**PROBLEM**
Repeat the stretch of entries below from the line with "l volume, la" through the line with "très dense, riche, gras". Include both ends and add nothing.

[[ MATERIAL FOR THIS TASK open ]]

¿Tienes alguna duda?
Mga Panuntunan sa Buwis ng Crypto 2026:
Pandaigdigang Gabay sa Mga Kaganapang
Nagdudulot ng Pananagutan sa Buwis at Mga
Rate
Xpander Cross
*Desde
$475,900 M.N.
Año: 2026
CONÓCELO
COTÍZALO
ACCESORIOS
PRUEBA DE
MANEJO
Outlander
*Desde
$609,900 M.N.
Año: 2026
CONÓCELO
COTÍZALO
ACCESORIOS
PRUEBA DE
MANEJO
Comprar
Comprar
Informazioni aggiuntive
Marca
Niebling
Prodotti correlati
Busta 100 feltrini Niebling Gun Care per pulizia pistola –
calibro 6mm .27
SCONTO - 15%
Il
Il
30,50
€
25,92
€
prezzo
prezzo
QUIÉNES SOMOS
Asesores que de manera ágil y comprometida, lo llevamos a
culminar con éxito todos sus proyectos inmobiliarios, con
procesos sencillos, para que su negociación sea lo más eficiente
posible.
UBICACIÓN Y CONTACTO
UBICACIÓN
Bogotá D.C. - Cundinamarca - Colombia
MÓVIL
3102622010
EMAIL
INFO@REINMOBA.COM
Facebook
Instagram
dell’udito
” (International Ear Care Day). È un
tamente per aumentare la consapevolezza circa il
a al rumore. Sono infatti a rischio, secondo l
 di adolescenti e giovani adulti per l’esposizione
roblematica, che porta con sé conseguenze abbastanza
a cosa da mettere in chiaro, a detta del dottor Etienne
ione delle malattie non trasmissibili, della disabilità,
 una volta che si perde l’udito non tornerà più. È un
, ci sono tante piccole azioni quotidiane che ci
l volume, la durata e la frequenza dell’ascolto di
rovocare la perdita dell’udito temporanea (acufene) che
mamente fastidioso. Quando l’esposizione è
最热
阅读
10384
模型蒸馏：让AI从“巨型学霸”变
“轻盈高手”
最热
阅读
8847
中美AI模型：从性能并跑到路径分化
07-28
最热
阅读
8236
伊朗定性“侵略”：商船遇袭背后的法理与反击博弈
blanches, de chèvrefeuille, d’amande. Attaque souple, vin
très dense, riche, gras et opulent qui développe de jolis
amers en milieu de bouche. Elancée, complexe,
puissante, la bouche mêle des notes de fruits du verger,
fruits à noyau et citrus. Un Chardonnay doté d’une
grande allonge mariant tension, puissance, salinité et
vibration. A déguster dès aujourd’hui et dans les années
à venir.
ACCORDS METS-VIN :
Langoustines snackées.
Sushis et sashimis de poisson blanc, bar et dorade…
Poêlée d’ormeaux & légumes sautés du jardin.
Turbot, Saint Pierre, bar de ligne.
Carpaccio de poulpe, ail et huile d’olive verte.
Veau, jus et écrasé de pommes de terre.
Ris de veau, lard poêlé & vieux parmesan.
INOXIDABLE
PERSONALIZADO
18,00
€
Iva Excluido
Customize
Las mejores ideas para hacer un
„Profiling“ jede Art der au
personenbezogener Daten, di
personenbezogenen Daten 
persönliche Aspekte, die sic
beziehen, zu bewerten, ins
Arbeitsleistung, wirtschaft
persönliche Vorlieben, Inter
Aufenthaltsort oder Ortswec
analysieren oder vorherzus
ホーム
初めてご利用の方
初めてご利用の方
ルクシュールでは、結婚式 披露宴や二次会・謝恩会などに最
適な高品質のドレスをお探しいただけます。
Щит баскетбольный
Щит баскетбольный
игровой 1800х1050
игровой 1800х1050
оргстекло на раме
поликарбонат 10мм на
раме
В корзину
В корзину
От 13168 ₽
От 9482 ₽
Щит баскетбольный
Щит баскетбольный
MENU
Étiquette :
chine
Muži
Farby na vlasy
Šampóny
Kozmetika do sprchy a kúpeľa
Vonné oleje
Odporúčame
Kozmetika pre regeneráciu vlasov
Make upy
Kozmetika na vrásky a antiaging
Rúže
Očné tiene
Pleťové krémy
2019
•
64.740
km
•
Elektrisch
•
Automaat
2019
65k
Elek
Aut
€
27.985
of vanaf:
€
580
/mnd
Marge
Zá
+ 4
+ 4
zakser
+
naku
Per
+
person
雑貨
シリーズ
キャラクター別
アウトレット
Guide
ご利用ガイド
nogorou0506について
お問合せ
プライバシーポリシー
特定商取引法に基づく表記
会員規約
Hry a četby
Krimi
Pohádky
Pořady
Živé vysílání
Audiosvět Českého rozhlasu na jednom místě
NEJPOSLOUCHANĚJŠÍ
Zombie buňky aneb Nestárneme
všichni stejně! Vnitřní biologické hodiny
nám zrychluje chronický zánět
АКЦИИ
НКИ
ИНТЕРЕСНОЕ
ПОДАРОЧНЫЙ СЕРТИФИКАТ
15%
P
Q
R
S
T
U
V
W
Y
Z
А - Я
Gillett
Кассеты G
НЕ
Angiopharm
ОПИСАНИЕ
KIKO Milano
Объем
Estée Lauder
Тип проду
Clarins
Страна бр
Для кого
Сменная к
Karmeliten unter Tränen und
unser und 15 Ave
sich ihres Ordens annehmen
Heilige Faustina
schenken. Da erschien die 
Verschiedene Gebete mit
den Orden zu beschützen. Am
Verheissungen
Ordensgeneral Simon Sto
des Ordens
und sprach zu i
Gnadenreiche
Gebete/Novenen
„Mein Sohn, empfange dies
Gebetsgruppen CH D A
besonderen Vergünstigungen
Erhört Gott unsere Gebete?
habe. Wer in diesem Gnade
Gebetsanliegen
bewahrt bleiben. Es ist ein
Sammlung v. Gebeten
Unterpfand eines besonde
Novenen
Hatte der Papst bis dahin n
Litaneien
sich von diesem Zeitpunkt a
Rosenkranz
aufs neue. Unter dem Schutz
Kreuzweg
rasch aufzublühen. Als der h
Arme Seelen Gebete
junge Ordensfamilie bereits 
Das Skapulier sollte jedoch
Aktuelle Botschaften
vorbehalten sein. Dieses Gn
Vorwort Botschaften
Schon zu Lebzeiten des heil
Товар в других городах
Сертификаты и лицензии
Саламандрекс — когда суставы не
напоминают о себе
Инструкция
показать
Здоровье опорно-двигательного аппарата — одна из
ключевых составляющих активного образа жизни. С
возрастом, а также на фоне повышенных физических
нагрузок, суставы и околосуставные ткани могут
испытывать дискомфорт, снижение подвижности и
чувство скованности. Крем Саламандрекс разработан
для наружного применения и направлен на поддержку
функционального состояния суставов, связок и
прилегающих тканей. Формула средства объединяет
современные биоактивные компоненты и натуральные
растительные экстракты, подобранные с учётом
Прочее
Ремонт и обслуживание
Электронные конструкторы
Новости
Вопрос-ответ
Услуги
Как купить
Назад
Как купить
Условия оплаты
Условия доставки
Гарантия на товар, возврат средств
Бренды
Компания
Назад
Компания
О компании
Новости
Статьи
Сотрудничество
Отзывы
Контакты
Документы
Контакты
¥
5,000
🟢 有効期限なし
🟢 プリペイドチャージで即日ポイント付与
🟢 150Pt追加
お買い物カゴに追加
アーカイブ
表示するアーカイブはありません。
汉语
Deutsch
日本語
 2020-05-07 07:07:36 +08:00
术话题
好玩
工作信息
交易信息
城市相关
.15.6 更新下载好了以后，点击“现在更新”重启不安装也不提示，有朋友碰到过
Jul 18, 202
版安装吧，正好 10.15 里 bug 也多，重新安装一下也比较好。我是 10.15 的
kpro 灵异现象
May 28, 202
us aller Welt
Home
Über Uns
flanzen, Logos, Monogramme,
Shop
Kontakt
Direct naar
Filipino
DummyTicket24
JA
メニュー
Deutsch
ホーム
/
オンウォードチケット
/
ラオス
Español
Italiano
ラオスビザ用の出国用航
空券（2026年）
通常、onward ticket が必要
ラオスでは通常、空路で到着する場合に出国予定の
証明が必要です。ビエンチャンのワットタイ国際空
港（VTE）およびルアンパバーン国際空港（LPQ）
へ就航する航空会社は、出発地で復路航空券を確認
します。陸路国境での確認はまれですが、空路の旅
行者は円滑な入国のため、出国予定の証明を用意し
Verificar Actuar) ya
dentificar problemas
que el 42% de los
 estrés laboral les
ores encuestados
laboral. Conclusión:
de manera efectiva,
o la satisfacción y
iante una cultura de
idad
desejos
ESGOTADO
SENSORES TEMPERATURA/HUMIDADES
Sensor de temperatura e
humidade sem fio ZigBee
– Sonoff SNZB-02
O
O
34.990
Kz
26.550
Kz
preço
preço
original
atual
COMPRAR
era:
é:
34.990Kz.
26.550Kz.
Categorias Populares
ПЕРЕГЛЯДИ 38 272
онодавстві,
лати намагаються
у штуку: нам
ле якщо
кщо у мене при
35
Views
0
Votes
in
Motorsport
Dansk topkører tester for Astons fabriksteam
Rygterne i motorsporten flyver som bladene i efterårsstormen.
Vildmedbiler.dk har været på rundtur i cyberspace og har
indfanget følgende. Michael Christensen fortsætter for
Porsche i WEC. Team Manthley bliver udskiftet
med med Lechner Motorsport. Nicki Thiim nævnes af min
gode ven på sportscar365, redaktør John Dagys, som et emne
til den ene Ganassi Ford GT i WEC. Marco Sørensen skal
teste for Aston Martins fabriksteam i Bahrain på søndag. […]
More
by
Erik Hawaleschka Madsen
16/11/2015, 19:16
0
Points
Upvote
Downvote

[[ MATERIAL FOR THIS TASK closed ]]

**SOLUTION TO THIS EXERCISE**
l volume, la durata e la frequenza dell’ascolto di
rovocare la perdita dell’udito temporanea (acufene) che
mamente fastidioso. Quando l’esposizione è
最热
阅读
10384
模型蒸馏：让AI从“巨型学霸”变
“轻盈高手”
最热
阅读
8847
中美AI模型：从性能并跑到路径分化
07-28
最热
阅读
8236
伊朗定性“侵略”：商船遇袭背后的法理与反击博弈
blanches, de chèvrefeuille, d’amande. Attaque souple, vin
très dense, riche, gras et opulent qui développe de jolis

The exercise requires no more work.